Exercise aim:
A line qualifies if it holds the string "пудинг". Copy every qualifying line from the records.

[Edit difference data]
+ + + +
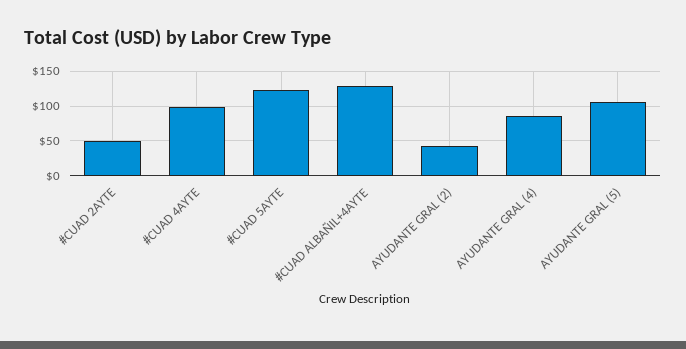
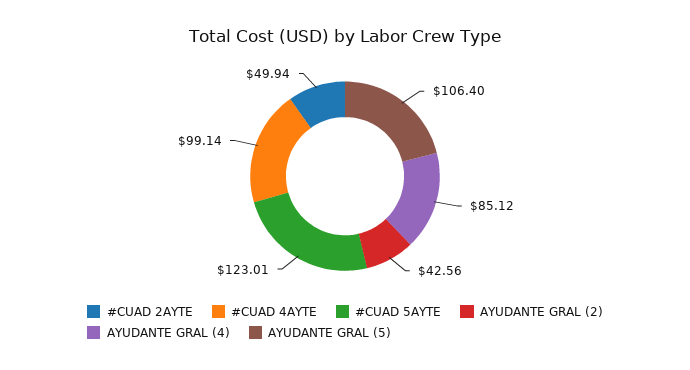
  {
    "#CUAD 2AYTE": 49.94,
    "#CUAD 4AYTE": 99.14,
    "#CUAD 5AYTE": 123.01,
-   "#CUAD ALBAÑIL+4AYTE": 130,
    "AYUDANTE GRAL (2)": 42.56,
    "AYUDANTE GRAL (4)": 85.12,
    "AYUDANTE GRAL (5)": 106.4
  }

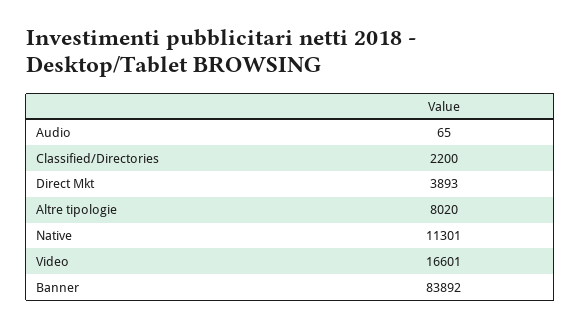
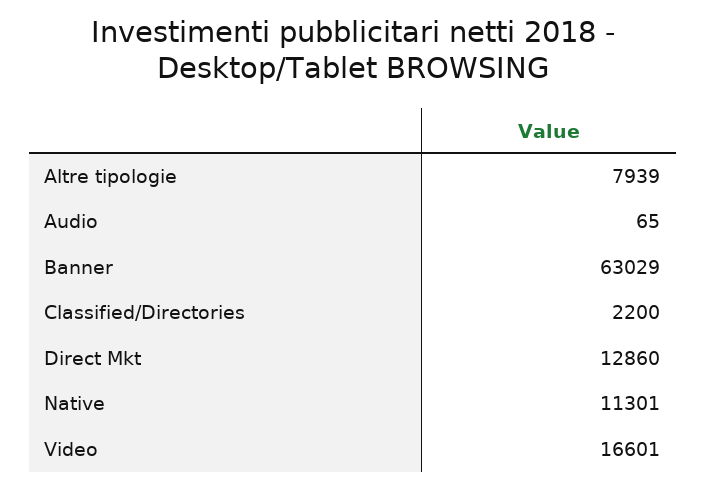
  {
    "Audio": 65,
    "Classified/Directories": 2200,
-   "Direct Mkt": 3893,
+   "Direct Mkt": 12860,
-   "Altre tipologie": 8020,
+   "Altre tipologie": 7939,
    "Native": 11301,
    "Video": 16601,
-   "Banner": 83892
+   "Banner": 63029
  }

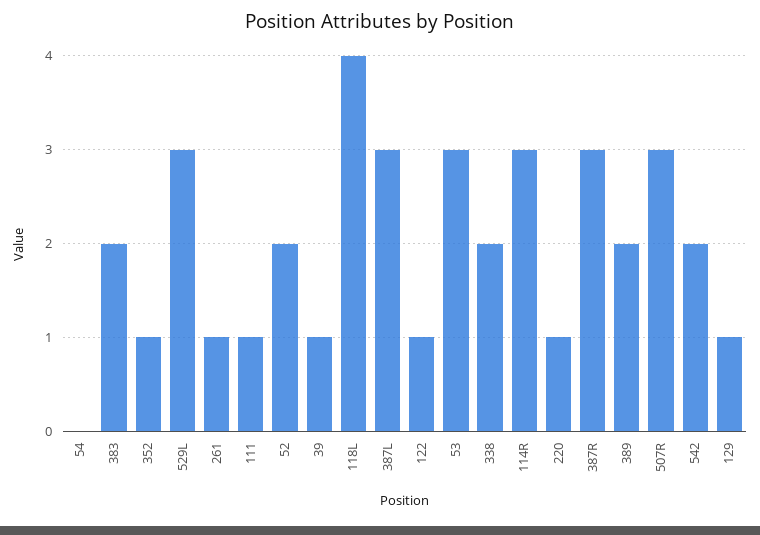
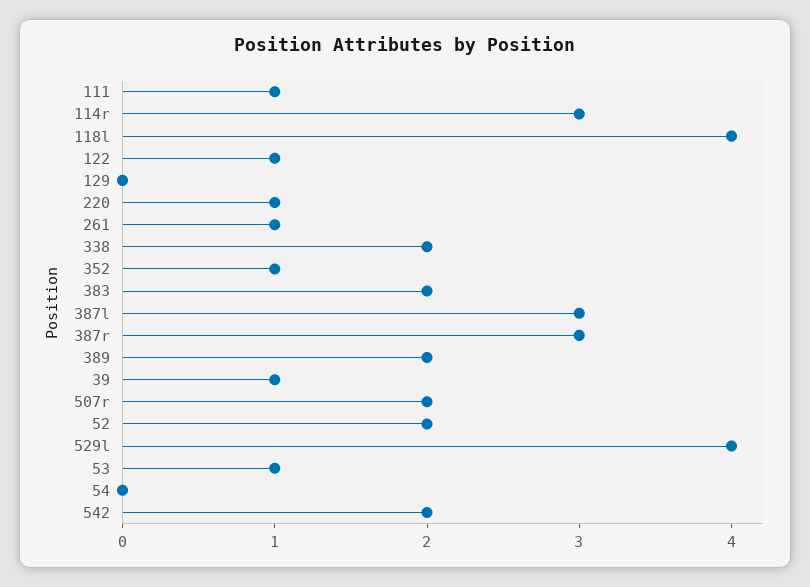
  {
    "54": 0,
    "383": 2,
    "352": 1,
-   "529L": 3,
+   "529L": 4,
    "261": 1,
    "111": 1,
    "52": 2,
    "39": 1,
    "118L": 4,
    "387L": 3,
    "122": 1,
-   "53": 3,
+   "53": 1,
    "338": 2,
    "114R": 3,
    "220": 1,
    "387R": 3,
    "389": 2,
-   "507R": 3,
+   "507R": 2,
    "542": 2,
-   "129": 1
+   "129": 0
  }

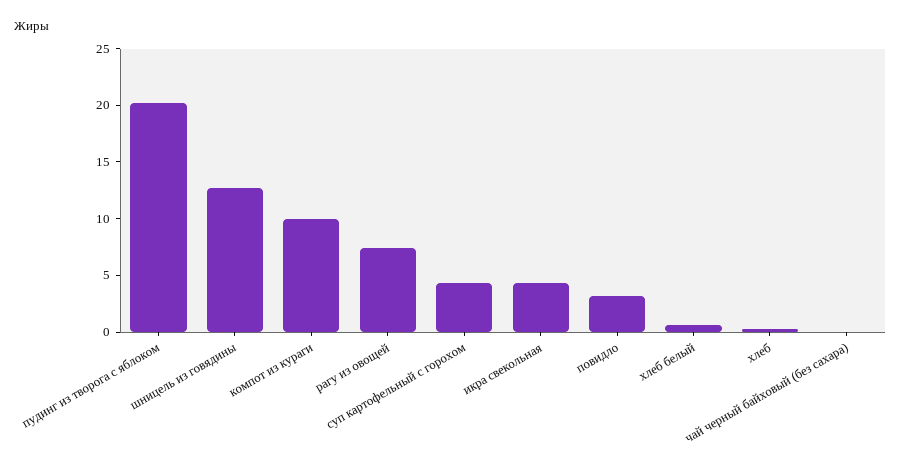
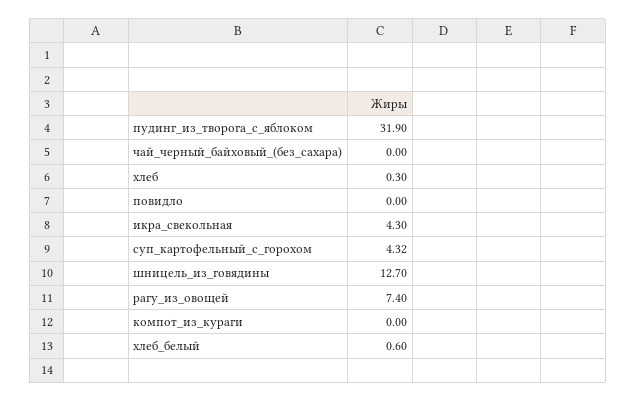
  {
-   "пудинг из творога с яблоком": 20,
+   "пудинг из творога с яблоком": 31.9,
    "шницель из говядины": 12.7,
-   "компот из кураги": 10,
+   "компот из кураги": 0,
    "рагу из овощей": 7.4,
    "суп картофельный с горохом": 4.32,
    "икра свекольная": 4.3,
-   "повидло": 3,
+   "повидло": 0,
    "хлеб белый": 0.6,
    "хлеб": 0.3,
    "чай черный байховый (без сахара)": 0
  }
+ + + +
Completed task:
-   "пудинг из творога с яблоком": 20,
+   "пудинг из творога с яблоком": 31.9,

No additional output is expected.